Фрагмент текста:
Тогда наша община направилась к чекисту. Ребята заявили, что если мне еще раз продлят карцер, они устроят нечто неслыханное. Солидарность помогла. Чекисты струхнули. Вместо еще одного продления они решили отправить меня во Владимир. Пока я сидел в карцере, мент Махнутин изощрялся в обысках с раздеванием до наготы. Его собрат Ротенко во время отбоя не выводил меня в кладовку, где карцерник обычно сам выбирает себе «лежанку», а не ленился собственными руками отыскивать и приволакивать мне всегда один и тот же топчан: самый узкий из всех, всего из трех досточек, с самыми большими щелями между ними.

Появлялся и Шириков, офицер из Управления лагерей. Он удивительно напоминал своего однофамильца, описанного у Михаила Булгакова. Булгаковский Шариков был изготовлен гениальным хирургом из дворовой собаки и сохранил за собой все собачьи повадки.

Задание: Изложите приведённый выше фрагмент в двух предложениях.

Список строк:
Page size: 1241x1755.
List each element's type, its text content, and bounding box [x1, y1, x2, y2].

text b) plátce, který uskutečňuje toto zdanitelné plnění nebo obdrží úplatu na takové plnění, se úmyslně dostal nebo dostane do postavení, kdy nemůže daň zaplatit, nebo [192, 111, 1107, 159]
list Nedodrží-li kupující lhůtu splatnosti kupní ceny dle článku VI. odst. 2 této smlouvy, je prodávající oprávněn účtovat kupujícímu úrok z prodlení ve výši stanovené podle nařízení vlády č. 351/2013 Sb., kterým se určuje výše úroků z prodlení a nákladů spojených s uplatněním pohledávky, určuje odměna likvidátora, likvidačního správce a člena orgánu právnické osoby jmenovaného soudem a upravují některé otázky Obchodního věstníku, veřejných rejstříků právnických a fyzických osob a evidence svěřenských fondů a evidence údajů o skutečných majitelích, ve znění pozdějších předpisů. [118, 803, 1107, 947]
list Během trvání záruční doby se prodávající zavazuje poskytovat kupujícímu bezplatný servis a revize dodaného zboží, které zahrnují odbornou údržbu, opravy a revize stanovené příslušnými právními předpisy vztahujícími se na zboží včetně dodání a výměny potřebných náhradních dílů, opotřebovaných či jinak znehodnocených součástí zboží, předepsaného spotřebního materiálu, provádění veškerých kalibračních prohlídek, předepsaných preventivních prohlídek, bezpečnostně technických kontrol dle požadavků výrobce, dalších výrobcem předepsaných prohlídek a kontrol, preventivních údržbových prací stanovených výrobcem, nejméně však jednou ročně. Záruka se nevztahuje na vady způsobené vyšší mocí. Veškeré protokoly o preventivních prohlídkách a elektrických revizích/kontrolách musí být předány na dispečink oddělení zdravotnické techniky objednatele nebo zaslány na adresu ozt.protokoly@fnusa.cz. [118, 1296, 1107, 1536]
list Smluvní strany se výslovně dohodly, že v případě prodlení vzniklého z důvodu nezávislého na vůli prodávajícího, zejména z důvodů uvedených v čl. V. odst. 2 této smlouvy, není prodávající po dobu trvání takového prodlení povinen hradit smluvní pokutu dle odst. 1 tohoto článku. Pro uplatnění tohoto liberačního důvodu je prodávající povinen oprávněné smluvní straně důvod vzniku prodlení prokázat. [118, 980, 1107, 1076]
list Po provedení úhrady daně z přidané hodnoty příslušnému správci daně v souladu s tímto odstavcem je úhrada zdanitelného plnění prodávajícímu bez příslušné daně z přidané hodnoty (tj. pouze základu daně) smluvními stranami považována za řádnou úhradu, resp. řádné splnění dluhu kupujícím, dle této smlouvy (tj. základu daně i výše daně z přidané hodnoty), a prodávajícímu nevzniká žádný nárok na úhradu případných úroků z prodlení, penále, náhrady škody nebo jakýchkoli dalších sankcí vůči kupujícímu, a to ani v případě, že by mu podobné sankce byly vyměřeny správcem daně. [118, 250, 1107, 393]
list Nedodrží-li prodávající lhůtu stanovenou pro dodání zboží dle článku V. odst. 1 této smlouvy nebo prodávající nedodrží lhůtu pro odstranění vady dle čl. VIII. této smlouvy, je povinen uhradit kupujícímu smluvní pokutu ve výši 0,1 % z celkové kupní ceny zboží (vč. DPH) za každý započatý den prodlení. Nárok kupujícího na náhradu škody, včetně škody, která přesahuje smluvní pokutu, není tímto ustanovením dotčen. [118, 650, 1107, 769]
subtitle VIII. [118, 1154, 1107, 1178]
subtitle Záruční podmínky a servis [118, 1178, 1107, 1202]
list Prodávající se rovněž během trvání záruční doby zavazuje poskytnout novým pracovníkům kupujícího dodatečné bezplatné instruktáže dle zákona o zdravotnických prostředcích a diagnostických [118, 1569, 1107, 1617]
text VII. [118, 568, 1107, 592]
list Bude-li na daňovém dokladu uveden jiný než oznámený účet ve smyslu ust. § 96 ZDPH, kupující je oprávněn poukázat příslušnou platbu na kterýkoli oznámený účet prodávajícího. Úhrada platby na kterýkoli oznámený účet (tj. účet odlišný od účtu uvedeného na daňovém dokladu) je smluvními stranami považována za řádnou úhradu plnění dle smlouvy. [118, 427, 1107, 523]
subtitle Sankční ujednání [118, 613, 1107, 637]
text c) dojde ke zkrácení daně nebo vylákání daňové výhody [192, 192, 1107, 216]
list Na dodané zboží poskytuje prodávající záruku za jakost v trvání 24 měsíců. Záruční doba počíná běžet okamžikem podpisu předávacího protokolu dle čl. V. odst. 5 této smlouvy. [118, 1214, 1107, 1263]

Решение задания: Община рассказчика заявила чекисту, что устроит нечто неслыханное, если рассказчику ещё раз продлят карцер, и струхнувшие чекисты вместо продления решили отправить его во Владимир. Пока он сидел в карцере, Махнутин изощрялся в обысках с раздеванием, Ротенко приволакивал ему самый узкий топчан из трёх досточек, а появлявшийся офицер Управления лагерей Шириков напоминал булгаковского Шарикова.